* [Supplied text]:

---

We built and image manipulation application that acts as a benchmark suite for common computation problems performed by those in the Computer Vision, Augmented Reality, Artificial Intelligence, and Computer graphics space. We apply multiple filters including some that use neural nets using OpenCV and Dlib. The Effects themselves were written entirely in Java and thus could be shared with the server side. The Effects classes are inspired by functional programming, they have no global dependencies and perform their effects without causing any side effects. They take in one input matrix perform and action and return an output matrix. This makes these effects good candidates to take advantage of pipeline parallelism.
For this project we tried to distinguish ourselves by working with real time data that we get straight from the camera. The effects we have chose make up a range of high, to low computationally complex problem sets. We also implemented a set of compression optimization's on the client to reduce the number of bits we send.
To facilitate the ease of offloading, we use the Apache Avro Interface Description Language, which runs on top of the non-blocking Netty HTTP Web Server. This IDL is written in a language independent form which is then serialized into JSON and compiled into dependency-free Java.

---

[Stored entries]
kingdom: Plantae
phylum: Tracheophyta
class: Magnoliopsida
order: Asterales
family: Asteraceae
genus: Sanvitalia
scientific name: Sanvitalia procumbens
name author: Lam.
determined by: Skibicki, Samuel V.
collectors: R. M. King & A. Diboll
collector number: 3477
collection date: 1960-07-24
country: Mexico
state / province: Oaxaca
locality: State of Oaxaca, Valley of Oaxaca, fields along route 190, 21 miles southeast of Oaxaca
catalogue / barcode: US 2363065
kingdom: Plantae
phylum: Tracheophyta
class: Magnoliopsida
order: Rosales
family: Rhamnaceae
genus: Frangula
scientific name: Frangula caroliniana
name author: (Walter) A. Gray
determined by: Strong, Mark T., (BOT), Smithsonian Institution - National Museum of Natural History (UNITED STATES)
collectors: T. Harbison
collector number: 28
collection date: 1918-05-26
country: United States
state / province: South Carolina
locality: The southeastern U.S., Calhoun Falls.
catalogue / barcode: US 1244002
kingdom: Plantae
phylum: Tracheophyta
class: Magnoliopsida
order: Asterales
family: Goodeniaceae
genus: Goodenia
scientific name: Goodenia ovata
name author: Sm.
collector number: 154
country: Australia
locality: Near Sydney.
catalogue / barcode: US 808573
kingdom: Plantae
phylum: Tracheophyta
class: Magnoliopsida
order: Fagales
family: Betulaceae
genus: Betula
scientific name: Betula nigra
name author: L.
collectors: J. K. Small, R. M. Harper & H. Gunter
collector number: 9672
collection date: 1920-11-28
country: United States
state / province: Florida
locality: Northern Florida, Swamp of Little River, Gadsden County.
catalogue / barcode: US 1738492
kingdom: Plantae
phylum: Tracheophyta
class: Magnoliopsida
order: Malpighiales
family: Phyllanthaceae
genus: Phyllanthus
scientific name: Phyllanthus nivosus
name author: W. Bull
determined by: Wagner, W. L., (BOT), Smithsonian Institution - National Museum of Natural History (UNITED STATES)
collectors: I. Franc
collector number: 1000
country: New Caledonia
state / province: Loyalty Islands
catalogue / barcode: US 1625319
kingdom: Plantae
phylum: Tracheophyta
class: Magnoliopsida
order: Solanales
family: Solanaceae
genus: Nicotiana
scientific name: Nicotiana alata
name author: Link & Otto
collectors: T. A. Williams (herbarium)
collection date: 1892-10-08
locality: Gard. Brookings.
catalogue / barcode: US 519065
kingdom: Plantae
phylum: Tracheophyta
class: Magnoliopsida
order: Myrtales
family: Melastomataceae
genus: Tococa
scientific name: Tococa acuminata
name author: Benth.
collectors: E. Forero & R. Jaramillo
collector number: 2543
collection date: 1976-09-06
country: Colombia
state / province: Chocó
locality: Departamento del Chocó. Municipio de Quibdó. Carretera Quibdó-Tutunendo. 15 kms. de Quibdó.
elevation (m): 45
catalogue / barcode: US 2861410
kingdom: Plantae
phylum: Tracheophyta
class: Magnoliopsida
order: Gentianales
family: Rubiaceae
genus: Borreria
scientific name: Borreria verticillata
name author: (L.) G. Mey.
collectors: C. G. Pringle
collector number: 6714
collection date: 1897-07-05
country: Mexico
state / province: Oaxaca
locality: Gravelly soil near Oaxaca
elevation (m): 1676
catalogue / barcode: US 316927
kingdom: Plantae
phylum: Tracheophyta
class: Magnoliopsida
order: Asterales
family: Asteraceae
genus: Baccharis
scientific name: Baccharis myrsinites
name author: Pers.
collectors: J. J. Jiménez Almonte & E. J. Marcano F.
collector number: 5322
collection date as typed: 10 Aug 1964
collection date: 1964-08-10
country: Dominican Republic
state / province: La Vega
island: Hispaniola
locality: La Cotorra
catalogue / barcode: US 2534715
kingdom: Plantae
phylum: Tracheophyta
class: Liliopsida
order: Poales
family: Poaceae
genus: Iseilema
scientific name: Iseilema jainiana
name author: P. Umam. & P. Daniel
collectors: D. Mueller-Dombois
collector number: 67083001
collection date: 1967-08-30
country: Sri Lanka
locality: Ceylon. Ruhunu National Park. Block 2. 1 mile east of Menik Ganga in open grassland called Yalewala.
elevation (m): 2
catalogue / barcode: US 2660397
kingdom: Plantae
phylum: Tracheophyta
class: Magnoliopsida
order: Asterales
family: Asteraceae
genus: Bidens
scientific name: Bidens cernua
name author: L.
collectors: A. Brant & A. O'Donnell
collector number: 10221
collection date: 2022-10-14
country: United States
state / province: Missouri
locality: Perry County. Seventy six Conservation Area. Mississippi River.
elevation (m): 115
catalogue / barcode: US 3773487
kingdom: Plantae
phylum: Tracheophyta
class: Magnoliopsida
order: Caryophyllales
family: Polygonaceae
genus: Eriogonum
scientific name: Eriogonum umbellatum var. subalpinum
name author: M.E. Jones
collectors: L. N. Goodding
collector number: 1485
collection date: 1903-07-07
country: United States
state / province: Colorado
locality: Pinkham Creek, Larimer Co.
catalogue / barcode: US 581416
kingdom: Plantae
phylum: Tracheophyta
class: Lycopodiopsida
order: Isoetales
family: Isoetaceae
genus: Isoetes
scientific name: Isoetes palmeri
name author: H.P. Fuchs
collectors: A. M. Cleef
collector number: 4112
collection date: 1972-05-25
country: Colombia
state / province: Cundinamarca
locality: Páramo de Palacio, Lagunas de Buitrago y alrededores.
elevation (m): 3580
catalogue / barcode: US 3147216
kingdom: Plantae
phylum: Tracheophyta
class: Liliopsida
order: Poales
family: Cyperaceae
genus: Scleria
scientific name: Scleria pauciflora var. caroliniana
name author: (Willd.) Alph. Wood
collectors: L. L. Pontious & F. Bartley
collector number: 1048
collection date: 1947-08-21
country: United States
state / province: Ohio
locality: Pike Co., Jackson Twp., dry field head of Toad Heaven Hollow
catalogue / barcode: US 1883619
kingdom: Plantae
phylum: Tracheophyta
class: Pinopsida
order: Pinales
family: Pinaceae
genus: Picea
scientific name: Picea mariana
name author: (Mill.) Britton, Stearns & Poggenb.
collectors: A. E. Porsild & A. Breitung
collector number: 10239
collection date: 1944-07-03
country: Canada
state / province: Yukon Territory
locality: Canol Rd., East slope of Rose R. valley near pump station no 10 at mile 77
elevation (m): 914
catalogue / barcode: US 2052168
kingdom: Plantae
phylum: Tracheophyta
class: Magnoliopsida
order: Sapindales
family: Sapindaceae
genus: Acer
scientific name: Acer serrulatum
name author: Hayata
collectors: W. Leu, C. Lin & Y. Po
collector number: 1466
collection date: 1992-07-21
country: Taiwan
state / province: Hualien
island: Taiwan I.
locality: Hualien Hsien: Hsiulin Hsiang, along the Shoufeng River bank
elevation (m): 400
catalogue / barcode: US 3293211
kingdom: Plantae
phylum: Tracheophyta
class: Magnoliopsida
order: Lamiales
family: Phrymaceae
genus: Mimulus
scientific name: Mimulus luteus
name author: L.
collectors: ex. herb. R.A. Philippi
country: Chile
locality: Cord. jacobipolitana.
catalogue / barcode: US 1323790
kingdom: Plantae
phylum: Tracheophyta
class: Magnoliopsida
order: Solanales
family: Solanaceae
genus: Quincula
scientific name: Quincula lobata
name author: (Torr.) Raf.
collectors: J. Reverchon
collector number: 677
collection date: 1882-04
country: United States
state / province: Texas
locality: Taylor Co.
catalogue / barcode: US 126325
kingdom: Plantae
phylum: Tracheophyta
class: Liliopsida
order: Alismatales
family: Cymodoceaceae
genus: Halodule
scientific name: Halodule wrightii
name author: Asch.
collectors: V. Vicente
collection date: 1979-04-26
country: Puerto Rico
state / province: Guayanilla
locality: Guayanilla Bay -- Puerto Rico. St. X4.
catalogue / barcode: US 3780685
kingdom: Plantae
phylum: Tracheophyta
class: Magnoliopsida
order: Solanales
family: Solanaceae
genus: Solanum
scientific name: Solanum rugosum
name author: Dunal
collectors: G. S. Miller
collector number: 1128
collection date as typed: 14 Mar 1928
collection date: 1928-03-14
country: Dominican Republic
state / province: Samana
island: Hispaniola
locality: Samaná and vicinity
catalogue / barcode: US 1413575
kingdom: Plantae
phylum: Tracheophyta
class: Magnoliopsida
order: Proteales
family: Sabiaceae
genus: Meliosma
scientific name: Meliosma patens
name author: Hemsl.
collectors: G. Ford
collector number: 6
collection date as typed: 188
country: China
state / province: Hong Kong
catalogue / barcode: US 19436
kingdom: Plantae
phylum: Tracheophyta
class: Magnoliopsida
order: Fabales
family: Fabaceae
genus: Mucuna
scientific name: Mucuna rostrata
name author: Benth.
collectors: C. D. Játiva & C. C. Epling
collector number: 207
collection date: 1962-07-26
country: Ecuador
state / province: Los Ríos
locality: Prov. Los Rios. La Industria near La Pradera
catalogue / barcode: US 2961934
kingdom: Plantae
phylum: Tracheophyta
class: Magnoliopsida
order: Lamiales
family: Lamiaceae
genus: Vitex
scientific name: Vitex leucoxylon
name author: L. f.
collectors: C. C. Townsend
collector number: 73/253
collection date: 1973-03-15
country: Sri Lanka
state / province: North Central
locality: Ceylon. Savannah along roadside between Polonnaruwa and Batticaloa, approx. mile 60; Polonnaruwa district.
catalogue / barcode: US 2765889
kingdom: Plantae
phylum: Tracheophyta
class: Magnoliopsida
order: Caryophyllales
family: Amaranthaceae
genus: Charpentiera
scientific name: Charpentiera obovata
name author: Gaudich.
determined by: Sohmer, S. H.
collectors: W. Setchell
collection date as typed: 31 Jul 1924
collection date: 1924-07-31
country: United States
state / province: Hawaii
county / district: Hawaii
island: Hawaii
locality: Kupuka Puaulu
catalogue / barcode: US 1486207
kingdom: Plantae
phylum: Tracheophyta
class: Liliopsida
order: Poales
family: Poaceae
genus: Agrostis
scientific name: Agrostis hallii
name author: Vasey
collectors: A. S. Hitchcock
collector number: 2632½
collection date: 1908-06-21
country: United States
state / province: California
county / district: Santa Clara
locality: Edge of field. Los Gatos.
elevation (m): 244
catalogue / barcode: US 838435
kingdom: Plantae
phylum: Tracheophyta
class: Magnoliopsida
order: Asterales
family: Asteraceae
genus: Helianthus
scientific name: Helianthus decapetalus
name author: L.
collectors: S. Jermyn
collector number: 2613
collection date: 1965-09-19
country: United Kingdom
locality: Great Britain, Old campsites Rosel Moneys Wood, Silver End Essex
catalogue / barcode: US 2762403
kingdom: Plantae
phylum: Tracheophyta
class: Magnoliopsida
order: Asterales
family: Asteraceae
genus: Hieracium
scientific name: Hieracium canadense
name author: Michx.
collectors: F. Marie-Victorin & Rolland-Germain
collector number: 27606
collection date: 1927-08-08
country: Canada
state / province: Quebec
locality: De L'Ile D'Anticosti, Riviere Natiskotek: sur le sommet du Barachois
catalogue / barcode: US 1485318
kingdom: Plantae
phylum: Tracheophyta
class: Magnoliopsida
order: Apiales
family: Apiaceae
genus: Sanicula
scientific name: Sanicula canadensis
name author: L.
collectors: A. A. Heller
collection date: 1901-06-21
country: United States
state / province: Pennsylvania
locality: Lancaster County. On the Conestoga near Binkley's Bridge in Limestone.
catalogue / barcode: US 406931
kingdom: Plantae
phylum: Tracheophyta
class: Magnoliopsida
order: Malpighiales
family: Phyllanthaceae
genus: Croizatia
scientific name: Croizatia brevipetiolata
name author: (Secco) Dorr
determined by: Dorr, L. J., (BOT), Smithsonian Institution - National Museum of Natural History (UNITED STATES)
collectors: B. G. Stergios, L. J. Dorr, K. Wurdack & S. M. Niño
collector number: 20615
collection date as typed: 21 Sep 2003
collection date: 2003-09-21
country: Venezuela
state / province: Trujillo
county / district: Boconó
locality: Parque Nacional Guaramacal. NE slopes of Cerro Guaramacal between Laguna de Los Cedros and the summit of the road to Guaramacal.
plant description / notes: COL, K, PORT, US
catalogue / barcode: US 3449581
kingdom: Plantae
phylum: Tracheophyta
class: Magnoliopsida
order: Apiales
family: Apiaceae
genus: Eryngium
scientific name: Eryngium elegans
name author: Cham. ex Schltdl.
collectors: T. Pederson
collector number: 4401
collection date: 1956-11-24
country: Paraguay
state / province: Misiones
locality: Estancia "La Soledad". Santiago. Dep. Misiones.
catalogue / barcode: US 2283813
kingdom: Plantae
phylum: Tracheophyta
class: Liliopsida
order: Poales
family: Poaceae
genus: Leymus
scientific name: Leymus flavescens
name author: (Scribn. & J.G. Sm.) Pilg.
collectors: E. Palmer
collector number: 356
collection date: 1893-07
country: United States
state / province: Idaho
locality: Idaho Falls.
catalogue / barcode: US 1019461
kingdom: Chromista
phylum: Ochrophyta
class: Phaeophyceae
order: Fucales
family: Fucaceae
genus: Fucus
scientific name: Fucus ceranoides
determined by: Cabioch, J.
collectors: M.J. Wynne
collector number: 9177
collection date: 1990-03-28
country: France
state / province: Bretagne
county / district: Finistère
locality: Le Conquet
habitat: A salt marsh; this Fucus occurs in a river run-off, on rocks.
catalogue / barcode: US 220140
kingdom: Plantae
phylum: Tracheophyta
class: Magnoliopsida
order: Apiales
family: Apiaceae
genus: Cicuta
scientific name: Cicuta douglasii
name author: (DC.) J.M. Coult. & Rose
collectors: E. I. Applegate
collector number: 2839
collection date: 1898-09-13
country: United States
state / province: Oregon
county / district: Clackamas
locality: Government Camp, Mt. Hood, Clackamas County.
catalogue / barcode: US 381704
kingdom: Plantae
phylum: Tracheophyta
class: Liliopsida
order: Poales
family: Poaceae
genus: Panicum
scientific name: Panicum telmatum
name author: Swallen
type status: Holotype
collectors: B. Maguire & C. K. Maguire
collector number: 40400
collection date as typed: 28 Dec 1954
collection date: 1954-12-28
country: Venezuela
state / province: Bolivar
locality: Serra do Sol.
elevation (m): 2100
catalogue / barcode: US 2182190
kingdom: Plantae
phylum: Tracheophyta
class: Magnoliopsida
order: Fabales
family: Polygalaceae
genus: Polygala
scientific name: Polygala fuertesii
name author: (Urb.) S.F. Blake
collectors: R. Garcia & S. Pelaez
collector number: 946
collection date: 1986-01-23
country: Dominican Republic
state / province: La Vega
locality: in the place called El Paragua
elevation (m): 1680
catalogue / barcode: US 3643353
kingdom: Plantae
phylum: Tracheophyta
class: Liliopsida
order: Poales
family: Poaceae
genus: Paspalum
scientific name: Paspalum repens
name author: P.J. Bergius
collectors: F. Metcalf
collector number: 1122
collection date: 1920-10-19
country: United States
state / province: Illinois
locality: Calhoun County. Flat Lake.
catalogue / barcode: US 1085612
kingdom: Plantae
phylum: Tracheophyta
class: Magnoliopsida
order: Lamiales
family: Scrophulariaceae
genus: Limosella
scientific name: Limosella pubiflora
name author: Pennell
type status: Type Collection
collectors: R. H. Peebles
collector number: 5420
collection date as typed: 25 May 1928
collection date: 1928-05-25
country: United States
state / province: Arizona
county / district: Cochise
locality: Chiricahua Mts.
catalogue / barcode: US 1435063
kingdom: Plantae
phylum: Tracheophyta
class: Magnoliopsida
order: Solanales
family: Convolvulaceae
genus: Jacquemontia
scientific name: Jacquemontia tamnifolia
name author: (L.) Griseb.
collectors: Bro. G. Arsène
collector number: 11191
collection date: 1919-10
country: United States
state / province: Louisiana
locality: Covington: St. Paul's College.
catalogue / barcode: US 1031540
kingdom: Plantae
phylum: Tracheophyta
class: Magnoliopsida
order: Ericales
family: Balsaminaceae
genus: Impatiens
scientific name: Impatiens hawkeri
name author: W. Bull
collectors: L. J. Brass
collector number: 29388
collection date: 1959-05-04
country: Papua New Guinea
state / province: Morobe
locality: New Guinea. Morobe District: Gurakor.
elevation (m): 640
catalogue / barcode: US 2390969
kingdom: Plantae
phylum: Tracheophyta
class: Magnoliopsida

---

* [Set exercise 1]: In the image manipulation passage, which web server does the Apache Avro Interface Description Language run on top of?
* [Set exercise 2]: Resume the image manipulation passage, writing on from its last sentence.

* [Task response 1]: The non-blocking Netty HTTP Web Server.

* [Task response 2]:
Some benefits of this interface are that we can ship platform-independent code to the client and server which requires no state or previous interaction to complete a task. The compiled Java code is a loose interface which abstracts device dependant implementations. Because each task is modeled as a function call, the profiling tools we use can simply watch the call stack to measure elapsed times, and the Java runtime can take care of any native code discrepancies.
We use Apache Avro to generate the Interface which will be used to implement the offloading framework. An example of an offloadable method, its corresponding AIDL signature and the generated Interface method are given in figure below.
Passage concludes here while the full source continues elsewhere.